Ignoring a problem or being unaware of its existence does not make it go away. If anything, its scale often grows to unmanageable proportions. This was indicated by an independent study conducted across seven north Indian states, which found that nearly half of the population were neither aware of mental health problems nor had access to a mental health facility within a 20-kilometre radius. These revelations are dire at a time when India accounts for about 28 per cent of global suicides — a figure that exists even though the Mental Healthcare Act, 2017 recognizes mental illness as a key contributor to individuals’ decision to end their own lives. One of the reasons for this is found in the study: around 28 per cent of people did not consider suicide to be linked to mental illness, thus preventing important, timely clinical interventions from taking place.

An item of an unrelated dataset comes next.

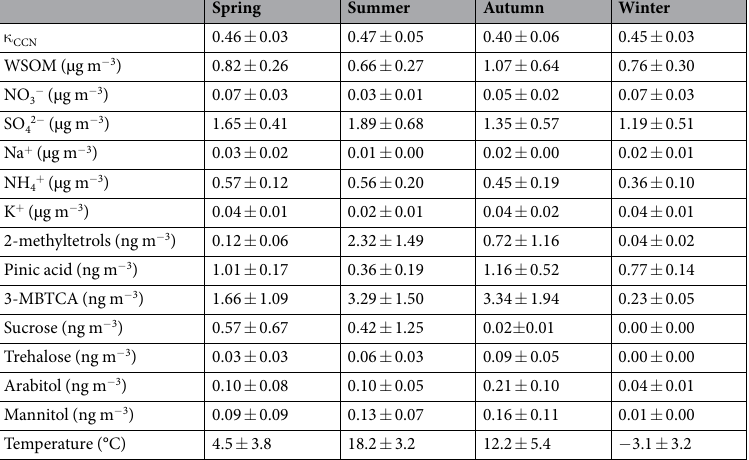
Table 1. Average κ CCN and mass concentrations of WSOM, inorganic species, and biogenic molecular tracers, together with the ambient temperature in each season for the year 2013. Individual seasonal category is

The implications of such findings are worrying. They point to the failure of the National Mental Health Programme to make a positive difference, and also highlight how underprepared India is to deal with a subject as complex and large-scale as mental health. It is not enough for the law to recognize mental illness as deserving of attention; the implementation of the law must be thorough. More important, medical care for such illnesses must not only involve providing facilities to those in need of help, but also actively address deep-rooted prejudices that contribute to the shame and silence around the issue. How is the latter to be achieved when primary care centres lack even basic facilities, or when no clinic exists for 26 per cent of people within a 50-kilometre radius of their place of residence? Primary healthcare units in rural areas, with their meagre resources, are unlikely to even possess awareness about mental health, let alone consider it a priority. Moreover, where treatment is available, the costs are prohibitive, and 80 per cent of patients either have no insurance or think that treatment is not covered by it. A vicious cycle, thus, persists: the unavailability of facilities, owed in large part to private players’ lack of participation in the mental healthcare sector, renders an acute problem invisible, and this invisibility allows ignorant attitudes to thrive. Even though the law prohibits employers from discriminating against people with mental health issues, those with histories of such ailments, especially women, have a hard time finding jobs. The scale of the task ahead is overwhelming; unless the State and civil society work together to find comprehensive solutions to a layered problem, it will become even more insurmountable.